▸ Problem statement
Among the lines of the data, copy those that hold "saida".

===== Records for the exercise

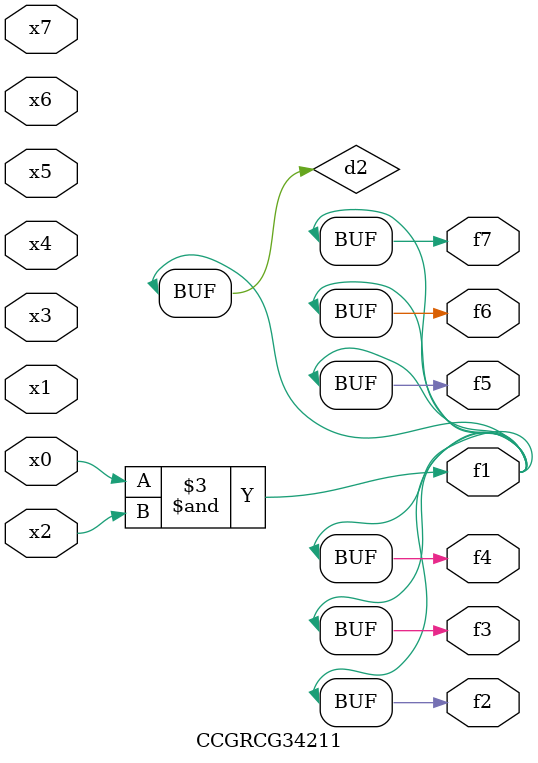
<source format=v>
module CCGRCG34211(
	input x0, x1, x2, x3, x4, x5, x6, x7,
	output f1, f2, f3, f4, f5, f6, f7
);

	wire d1, d2;

	nor (d1, x3, x6);
	and (d2, x0, x2);
	assign f1 = d2;
	assign f2 = d2;
	assign f3 = d2;
	assign f4 = d2;
	assign f5 = d2;
	assign f6 = d2;
	assign f7 = d2;
endmodule

</source>
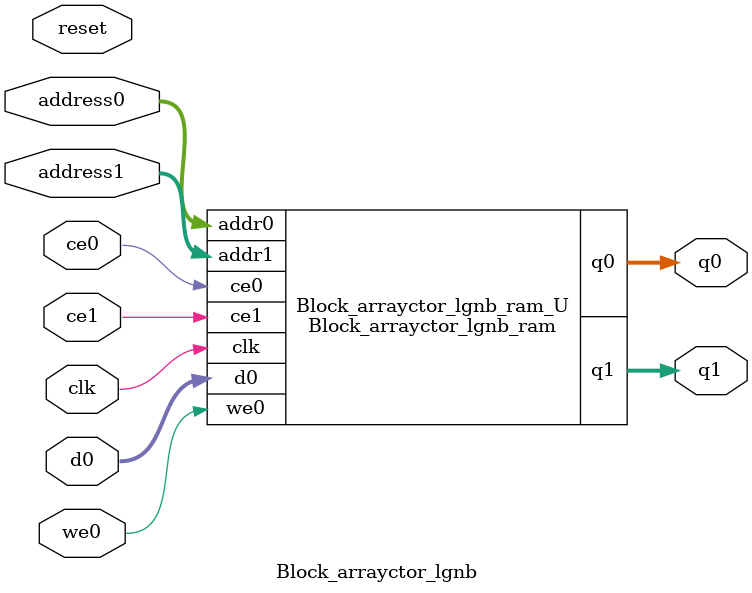
<source format=v>
`timescale 1 ns / 1 ps
module Block_arrayctor_lgnb_ram (addr0, ce0, d0, we0, q0, addr1, ce1, q1,  clk);

parameter DWIDTH = 5;
parameter AWIDTH = 13;
parameter MEM_SIZE = 5120;

input[AWIDTH-1:0] addr0;
input ce0;
input[DWIDTH-1:0] d0;
input we0;
output reg[DWIDTH-1:0] q0;
input[AWIDTH-1:0] addr1;
input ce1;
output reg[DWIDTH-1:0] q1;
input clk;

(* ram_style = "block" *)reg [DWIDTH-1:0] ram[0:MEM_SIZE-1];




always @(posedge clk)  
begin 
    if (ce0) begin
        if (we0) 
            ram[addr0] <= d0; 
        q0 <= ram[addr0];
    end
end


always @(posedge clk)  
begin 
    if (ce1) begin
        q1 <= ram[addr1];
    end
end


endmodule

`timescale 1 ns / 1 ps
module Block_arrayctor_lgnb(
    reset,
    clk,
    address0,
    ce0,
    we0,
    d0,
    q0,
    address1,
    ce1,
    q1);

parameter DataWidth = 32'd5;
parameter AddressRange = 32'd5120;
parameter AddressWidth = 32'd13;
input reset;
input clk;
input[AddressWidth - 1:0] address0;
input ce0;
input we0;
input[DataWidth - 1:0] d0;
output[DataWidth - 1:0] q0;
input[AddressWidth - 1:0] address1;
input ce1;
output[DataWidth - 1:0] q1;



Block_arrayctor_lgnb_ram Block_arrayctor_lgnb_ram_U(
    .clk( clk ),
    .addr0( address0 ),
    .ce0( ce0 ),
    .we0( we0 ),
    .d0( d0 ),
    .q0( q0 ),
    .addr1( address1 ),
    .ce1( ce1 ),
    .q1( q1 ));

endmodule


</source>
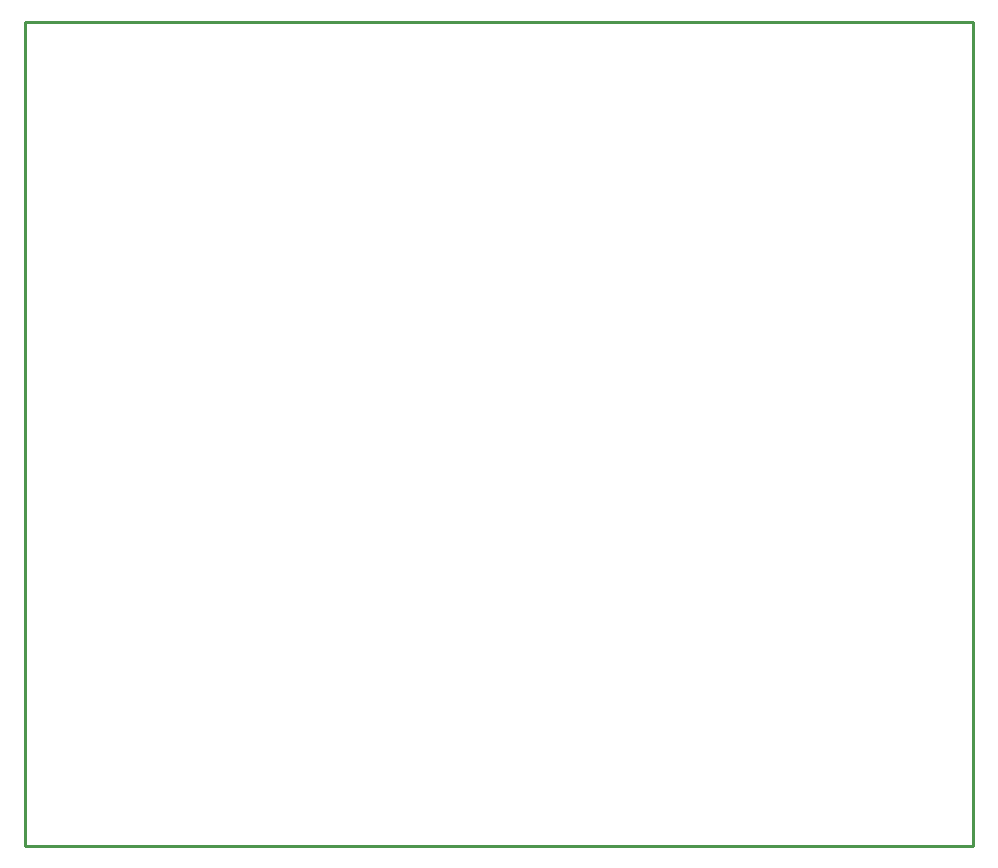
<source format=gko>
G04 Layer: BoardOutlineLayer*
G04 EasyEDA v6.5.34, 2023-10-25 23:35:01*
G04 b0c90d07580345d6a9a575a3640b0f1e,d8e1fe4a71354f51b54a745932dbb16f,10*
G04 Gerber Generator version 0.2*
G04 Scale: 100 percent, Rotated: No, Reflected: No *
G04 Dimensions in millimeters *
G04 leading zeros omitted , absolute positions ,4 integer and 5 decimal *
%FSLAX45Y45*%
%MOMM*%

%ADD10C,0.2540*%
D10*
X0Y127000D02*
G01*
X0Y7099300D01*
X8026400Y7099300D02*
G01*
X8026400Y127000D01*
X8026400Y127000D02*
G01*
X0Y127000D01*
X0Y7099300D02*
G01*
X8026400Y7099300D01*

%LPD*%
M02*

</source>
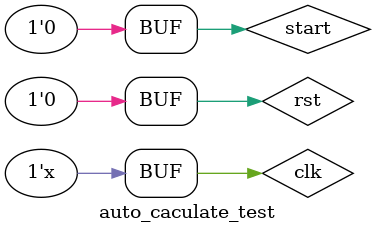
<source format=v>
`timescale 1ns / 1ps
module auto_caculate_test();
reg start=0,rst=0,clk=0;
wire done;
wire [31:0] sum_out;
auto_caculation test(start,clk,rst,done,sum_out);
initial begin
    #50 rst=1;
    #50 rst=0;
    #50 start=1;
    #500 start=0;
end
always begin
   #20 clk=!clk;
end
endmodule

</source>
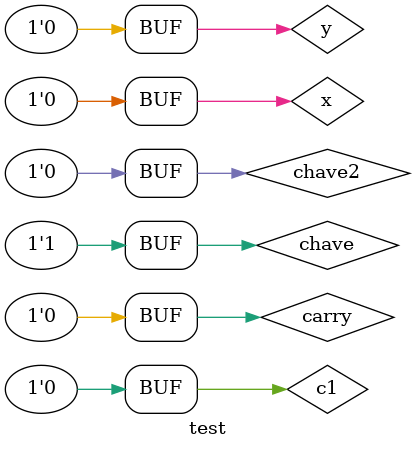
<source format=v>
module comparadorDiferenca (output s,
input a,
input b,
input carry);

wire temp1,temp2,temp3,temp4,temp5;

xnor xnor1 ( temp1,a,b );
xnor xnor2 ( temp2,a,carry );
xnor xnor3 ( temp3,b,carry );
and and1   ( temp4,temp2, temp1 );
and and2   ( temp5,temp4, temp3 );
not not1   ( s, temp5 );

endmodule // comparadorDiferenca

// comparador Igualdade
// -------------------------
module comparadorIgualdade (output s,
input a,
input b,
input carry);

wire temp1,temp2,temp3,temp4;

xnor xnor1 ( temp1,a,b );
xnor xnor2 ( temp2,a,carry );
xnor xnor3 ( temp3,b,carry );
and and1   ( temp4,temp2, temp1 );
and and2   ( s,temp4, temp3 );

endmodule // comparadorIgualdade

module test;
// ------------------------- definir dados
reg  x;
reg  y;
reg  carry;
reg chave;
wire resp,resp1;
wire chave2,c1,c2,saida;

comparadorDiferenca fa1 (resp,x,y,carry);
comparadorIgualdade fa2 (resp1,x,y,carry);
not not1 (chave2,chave);
and and1 (c1,chave2,resp);
and and2 (c2,chave,resp1);
or or1   (saida,c1,c2);


// ------------------------- parte principal
initial begin
$display("Exemplo0027 - TIAGO MATTA MACHADO ZAIDAN - 451620");
$display("Test ALUs COMPARADOR COM CHAVE");

x = 0; y = 1; carry = 0; chave = 0;
// projetar testes do modulo
$display("chave   a  b  carry  s  ");
#1 $monitor("%b       %b  %b     %b   %b",chave,x,y,carry,saida);

#1 x = 0; y = 1; carry = 0; chave = 1;
#1 x = 1; y = 1; carry = 0; chave = 0;
#1 x = 1; y = 1; carry = 0; chave = 1;
#1 x = 0; y = 0; carry = 0; chave = 0;
#1 x = 0; y = 0; carry = 0; chave = 1;
end
endmodule // test_comparadorDiferenca
</source>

==========

▸ Result of this task
wire chave2,c1,c2,saida;
or or1   (saida,c1,c2);
#1 $monitor("%b       %b  %b     %b   %b",chave,x,y,carry,saida);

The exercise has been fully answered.